Broader indexes also rose. The Standard & Poor's 500 index advanced 33.63, or 3.84 percent, to 909.70; and the Nasdaq composite index jumped 62.43, or 4.14 percent, to 1,571.74.
The Russell 2000 index of smaller stocks rose 20.29, or 4.40 percent, to 481.38.
Obama's plan calls for the largest U.S. public works program since the creation of the interstate highway system a half-century ago. That could bolster the economy by putting thousands of people to work building schools and other construction projects.
His weekend announcement lifted a range of companies, from machinery makers to materials producers. Alcoa Inc., the world's third-largest aluminum producer, surged 18 percent on the news; while heavy-equipment maker Caterpillar Inc. jumped 11 percent.

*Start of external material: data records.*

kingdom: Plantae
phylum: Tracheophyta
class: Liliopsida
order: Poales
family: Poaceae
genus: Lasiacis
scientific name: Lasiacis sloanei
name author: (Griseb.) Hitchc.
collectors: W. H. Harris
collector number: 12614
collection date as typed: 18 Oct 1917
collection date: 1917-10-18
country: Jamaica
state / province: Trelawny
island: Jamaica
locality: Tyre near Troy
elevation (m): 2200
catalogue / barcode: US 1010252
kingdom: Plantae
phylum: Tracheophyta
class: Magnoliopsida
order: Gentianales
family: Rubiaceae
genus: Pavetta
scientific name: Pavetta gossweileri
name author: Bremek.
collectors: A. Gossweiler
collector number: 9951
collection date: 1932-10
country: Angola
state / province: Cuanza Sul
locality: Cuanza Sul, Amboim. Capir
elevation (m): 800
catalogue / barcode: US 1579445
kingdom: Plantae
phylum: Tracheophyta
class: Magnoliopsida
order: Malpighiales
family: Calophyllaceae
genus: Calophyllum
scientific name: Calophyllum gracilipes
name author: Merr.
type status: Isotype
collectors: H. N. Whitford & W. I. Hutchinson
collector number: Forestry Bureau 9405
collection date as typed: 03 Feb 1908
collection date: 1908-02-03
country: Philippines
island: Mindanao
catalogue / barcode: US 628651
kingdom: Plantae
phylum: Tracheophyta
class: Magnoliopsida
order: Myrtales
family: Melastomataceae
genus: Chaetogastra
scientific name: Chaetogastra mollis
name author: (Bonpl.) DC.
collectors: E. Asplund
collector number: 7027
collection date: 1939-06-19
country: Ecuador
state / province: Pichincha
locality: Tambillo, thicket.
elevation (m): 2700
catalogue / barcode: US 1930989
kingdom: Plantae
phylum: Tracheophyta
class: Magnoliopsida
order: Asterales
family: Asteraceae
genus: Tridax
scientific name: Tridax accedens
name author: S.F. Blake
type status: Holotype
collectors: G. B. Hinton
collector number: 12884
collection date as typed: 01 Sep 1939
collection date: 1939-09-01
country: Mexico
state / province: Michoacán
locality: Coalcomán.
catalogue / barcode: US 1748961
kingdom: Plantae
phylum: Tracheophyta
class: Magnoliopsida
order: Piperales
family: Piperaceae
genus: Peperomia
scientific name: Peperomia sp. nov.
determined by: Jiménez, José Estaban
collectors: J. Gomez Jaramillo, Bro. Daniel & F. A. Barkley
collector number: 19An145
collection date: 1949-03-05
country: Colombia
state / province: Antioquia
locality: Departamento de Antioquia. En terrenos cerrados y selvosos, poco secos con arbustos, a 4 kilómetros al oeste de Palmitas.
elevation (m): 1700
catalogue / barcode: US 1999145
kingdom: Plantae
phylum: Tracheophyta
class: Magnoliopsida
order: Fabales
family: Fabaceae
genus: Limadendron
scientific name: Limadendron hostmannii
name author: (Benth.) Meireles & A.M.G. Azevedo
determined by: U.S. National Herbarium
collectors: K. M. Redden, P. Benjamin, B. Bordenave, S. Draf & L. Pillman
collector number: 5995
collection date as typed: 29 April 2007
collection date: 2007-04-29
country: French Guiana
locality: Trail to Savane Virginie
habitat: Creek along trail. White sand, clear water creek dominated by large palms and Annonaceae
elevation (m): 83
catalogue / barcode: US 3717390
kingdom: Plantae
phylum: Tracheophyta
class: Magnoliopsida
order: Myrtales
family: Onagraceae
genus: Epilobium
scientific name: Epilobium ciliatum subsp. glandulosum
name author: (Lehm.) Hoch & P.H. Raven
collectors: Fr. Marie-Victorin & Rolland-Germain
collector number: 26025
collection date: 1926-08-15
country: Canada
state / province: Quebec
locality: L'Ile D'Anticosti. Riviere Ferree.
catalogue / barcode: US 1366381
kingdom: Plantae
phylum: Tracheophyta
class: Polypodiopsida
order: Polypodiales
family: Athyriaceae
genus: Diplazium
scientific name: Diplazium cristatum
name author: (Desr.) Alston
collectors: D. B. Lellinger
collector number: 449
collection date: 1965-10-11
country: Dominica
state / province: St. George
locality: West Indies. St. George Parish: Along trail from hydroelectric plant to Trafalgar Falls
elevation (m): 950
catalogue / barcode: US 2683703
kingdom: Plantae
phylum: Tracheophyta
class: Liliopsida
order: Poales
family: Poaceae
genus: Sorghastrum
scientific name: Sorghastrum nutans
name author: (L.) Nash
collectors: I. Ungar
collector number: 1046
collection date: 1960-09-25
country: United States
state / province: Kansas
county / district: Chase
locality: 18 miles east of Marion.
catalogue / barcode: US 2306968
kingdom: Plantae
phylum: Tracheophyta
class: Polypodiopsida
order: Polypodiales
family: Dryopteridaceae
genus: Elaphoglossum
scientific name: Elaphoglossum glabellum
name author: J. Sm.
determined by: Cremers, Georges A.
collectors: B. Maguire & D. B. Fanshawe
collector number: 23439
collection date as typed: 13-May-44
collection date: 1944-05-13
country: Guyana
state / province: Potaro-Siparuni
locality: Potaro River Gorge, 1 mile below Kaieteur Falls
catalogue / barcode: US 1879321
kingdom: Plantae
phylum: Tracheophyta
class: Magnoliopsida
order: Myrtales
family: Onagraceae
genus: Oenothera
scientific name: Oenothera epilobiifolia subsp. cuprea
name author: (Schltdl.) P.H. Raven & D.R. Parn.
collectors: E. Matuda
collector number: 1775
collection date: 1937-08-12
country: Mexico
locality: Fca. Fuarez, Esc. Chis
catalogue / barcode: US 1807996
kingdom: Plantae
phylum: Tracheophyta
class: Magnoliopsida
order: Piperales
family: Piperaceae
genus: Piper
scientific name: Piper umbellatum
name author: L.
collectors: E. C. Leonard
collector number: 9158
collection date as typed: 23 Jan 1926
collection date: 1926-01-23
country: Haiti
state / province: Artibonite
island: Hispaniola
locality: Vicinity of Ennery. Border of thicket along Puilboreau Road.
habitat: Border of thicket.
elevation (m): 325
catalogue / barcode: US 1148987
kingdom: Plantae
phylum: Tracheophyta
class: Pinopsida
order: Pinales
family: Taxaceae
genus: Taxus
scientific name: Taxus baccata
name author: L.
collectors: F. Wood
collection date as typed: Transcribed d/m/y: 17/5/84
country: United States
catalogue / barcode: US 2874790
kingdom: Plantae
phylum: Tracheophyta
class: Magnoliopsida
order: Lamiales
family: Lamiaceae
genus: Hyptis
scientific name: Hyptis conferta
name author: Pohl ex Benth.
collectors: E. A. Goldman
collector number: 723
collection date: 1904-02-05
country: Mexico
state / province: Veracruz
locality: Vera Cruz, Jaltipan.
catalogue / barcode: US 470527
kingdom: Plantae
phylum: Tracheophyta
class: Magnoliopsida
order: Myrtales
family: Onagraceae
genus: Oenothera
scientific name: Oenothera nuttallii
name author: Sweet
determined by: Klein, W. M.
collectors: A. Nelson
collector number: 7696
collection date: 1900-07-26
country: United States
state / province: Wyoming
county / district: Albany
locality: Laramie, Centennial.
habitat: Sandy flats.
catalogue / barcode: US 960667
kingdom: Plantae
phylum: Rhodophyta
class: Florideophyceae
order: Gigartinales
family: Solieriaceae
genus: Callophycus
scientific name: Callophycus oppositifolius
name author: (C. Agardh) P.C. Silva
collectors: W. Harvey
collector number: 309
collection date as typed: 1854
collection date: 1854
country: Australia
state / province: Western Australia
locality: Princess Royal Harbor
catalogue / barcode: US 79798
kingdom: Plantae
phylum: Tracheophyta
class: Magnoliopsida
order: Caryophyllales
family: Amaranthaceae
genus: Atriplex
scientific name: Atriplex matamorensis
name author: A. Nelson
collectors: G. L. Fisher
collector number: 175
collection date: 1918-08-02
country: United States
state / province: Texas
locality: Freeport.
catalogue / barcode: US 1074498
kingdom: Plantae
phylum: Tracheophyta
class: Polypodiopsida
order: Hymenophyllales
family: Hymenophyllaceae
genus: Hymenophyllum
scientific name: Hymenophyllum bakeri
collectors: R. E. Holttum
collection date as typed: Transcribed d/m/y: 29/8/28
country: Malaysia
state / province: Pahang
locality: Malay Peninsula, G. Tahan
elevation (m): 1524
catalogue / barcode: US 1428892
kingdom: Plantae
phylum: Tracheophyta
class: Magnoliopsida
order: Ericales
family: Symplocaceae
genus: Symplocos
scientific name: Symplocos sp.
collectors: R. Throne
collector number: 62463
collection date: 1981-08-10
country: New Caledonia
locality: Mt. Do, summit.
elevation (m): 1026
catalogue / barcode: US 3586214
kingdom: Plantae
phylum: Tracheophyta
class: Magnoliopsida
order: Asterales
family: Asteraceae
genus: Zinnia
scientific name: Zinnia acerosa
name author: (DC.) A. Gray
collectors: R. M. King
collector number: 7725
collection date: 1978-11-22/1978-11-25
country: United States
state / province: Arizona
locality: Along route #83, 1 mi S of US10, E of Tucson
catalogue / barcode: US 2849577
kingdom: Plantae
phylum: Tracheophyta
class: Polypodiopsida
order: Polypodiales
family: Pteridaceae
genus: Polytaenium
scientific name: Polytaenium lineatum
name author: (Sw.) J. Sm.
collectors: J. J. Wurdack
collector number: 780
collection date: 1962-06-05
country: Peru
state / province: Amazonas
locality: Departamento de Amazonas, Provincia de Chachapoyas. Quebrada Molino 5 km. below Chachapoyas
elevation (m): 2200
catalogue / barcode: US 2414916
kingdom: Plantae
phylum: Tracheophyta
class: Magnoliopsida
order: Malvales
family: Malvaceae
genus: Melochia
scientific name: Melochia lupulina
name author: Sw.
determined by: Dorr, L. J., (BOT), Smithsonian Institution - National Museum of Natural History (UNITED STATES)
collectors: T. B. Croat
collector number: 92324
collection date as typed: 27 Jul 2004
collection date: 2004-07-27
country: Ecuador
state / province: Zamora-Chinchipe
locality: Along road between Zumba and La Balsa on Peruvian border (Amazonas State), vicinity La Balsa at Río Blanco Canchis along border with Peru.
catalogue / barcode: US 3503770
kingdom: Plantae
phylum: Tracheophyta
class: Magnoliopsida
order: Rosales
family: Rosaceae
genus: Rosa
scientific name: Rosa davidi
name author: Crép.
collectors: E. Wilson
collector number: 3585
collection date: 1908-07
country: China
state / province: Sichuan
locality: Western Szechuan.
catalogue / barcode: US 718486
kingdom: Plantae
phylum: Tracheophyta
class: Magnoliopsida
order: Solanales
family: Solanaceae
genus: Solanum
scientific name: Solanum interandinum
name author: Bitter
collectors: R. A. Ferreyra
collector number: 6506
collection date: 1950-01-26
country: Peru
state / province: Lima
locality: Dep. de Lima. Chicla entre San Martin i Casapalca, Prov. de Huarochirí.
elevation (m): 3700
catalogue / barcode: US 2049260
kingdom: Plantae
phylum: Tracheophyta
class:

The White House said yesterday that it was “;very likely”; to strike an agreement with Congress on funneling money to General Motors Corp., Chrysler LLC and Ford Motor Co. The package is expected to total about $15 billion.
GM rose 85 cents, or 21 percent, to $4.93, while Ford rose 66 cents, or 24.2 percent, to $3.38. Chrysler isn't publicly traded.
Bond prices fell as investors put money back into stocks. The yield on the benchmark 10-year Treasury note, which moves opposite its price, rose to 2.74 percent from 2.70 percent late Friday.
The yield on the three-month T-bill, considered one of the safest investments, was unchanged at 0.01 percent, still indicating a high degree of investor uneasiness.
The dollar was mixed against other major currencies, while gold prices rose.
Dow Chemical Co. said yesterday it will slash 5,000 full-time jobs - about 11 percent of its total work force - close 20 plants and sell several businesses to rein in costs amid the economic recession.
Light, sweet crude rose $2.90 to settle at $43.71 a barrel on the New York Mercantile Exchange.
Stocks that rose outpaced those that fell by about 4 to 1 on the New York Stock Exchange, where consolidated volume came to 6.42 billion shares compared with 6.03 billion shares traded Friday.